++++ MATERIALS PROVIDED ++++
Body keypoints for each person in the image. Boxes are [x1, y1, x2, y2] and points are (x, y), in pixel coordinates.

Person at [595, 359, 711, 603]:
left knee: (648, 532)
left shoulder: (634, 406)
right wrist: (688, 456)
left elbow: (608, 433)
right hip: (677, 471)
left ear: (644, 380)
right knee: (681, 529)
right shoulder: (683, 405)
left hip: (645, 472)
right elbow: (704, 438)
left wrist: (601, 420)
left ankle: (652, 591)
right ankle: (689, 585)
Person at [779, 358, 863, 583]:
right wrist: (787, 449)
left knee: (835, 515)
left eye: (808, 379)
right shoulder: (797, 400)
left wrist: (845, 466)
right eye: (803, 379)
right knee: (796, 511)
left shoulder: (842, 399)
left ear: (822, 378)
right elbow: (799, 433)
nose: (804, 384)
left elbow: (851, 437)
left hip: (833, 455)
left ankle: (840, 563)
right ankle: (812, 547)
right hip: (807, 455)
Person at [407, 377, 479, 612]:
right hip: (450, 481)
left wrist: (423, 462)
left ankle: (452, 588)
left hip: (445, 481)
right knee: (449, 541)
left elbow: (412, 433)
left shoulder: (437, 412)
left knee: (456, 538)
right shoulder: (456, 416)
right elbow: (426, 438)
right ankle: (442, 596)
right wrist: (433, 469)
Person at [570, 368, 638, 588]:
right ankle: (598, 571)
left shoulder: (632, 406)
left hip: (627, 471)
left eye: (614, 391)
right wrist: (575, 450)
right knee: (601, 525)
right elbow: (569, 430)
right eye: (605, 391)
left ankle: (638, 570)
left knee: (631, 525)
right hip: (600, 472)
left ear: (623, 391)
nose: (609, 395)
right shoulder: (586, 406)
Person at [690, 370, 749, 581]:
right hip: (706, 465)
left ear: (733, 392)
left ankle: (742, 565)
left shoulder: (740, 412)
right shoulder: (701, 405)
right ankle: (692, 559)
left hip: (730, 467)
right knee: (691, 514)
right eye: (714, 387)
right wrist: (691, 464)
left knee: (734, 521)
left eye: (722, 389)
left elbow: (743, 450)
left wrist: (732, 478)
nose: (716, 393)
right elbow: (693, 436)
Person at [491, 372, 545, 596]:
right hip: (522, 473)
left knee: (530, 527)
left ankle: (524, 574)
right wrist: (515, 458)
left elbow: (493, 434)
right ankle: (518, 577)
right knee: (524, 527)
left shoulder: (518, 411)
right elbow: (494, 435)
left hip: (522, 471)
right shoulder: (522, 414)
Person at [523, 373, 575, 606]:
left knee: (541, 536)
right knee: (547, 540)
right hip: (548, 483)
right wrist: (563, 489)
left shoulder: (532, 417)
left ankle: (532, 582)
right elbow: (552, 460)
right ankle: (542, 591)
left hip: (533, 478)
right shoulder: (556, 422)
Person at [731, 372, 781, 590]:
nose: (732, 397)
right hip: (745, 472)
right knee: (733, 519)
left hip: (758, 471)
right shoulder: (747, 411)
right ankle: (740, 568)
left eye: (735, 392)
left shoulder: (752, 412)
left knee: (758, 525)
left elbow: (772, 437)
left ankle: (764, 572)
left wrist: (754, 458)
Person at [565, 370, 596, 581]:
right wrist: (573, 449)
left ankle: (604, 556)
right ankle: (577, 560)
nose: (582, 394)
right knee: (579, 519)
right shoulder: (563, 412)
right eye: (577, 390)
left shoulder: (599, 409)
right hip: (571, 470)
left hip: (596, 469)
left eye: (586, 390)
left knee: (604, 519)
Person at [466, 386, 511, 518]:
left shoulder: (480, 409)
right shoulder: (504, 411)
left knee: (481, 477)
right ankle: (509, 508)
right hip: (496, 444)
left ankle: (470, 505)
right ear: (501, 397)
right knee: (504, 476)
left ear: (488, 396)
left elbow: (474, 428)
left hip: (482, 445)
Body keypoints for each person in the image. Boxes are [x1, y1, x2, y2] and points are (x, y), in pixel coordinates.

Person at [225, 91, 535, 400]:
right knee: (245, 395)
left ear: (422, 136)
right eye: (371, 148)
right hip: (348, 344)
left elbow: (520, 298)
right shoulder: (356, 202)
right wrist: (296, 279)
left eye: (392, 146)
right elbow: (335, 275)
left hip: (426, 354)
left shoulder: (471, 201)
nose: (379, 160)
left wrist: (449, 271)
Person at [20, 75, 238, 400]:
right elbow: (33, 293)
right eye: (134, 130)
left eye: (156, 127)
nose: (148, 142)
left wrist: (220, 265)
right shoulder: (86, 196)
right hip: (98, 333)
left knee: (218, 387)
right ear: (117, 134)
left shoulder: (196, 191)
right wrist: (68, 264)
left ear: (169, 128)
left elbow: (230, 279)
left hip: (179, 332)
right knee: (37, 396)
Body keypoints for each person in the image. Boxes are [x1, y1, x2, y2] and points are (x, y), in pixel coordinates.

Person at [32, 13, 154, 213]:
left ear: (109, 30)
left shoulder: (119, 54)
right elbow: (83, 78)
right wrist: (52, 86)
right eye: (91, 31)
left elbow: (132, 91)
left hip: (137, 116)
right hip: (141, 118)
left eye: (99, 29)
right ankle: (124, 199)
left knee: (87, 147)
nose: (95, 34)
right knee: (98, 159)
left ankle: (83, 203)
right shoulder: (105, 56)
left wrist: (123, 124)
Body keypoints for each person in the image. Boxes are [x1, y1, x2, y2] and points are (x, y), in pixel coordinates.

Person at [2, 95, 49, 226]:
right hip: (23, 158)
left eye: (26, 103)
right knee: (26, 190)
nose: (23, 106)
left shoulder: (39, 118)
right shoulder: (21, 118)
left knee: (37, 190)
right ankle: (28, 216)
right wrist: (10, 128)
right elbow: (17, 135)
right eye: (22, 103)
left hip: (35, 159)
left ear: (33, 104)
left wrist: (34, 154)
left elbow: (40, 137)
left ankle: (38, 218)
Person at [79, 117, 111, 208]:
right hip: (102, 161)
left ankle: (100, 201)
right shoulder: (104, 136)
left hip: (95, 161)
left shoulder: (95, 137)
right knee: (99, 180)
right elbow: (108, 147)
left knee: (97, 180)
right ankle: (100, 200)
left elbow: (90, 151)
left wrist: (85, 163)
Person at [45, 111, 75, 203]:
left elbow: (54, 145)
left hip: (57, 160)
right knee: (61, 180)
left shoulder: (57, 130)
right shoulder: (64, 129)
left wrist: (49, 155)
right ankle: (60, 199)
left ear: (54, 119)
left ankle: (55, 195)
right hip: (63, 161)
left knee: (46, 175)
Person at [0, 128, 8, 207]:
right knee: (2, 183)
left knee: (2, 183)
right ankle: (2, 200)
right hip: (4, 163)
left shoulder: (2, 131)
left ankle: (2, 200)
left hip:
++++
> [TASK REQUIREMENTS]: All that belongs in the answer is the run of lines above from the line containing "left knee: (631, 525)" through the line containing "left elbow: (743, 450)", exactly as written.

> [TASK ANSWER]:
left knee: (631, 525)
right hip: (600, 472)
left ear: (623, 391)
nose: (609, 395)
right shoulder: (586, 406)
Person at [690, 370, 749, 581]:
right hip: (706, 465)
left ear: (733, 392)
left ankle: (742, 565)
left shoulder: (740, 412)
right shoulder: (701, 405)
right ankle: (692, 559)
left hip: (730, 467)
right knee: (691, 514)
right eye: (714, 387)
right wrist: (691, 464)
left knee: (734, 521)
left eye: (722, 389)
left elbow: (743, 450)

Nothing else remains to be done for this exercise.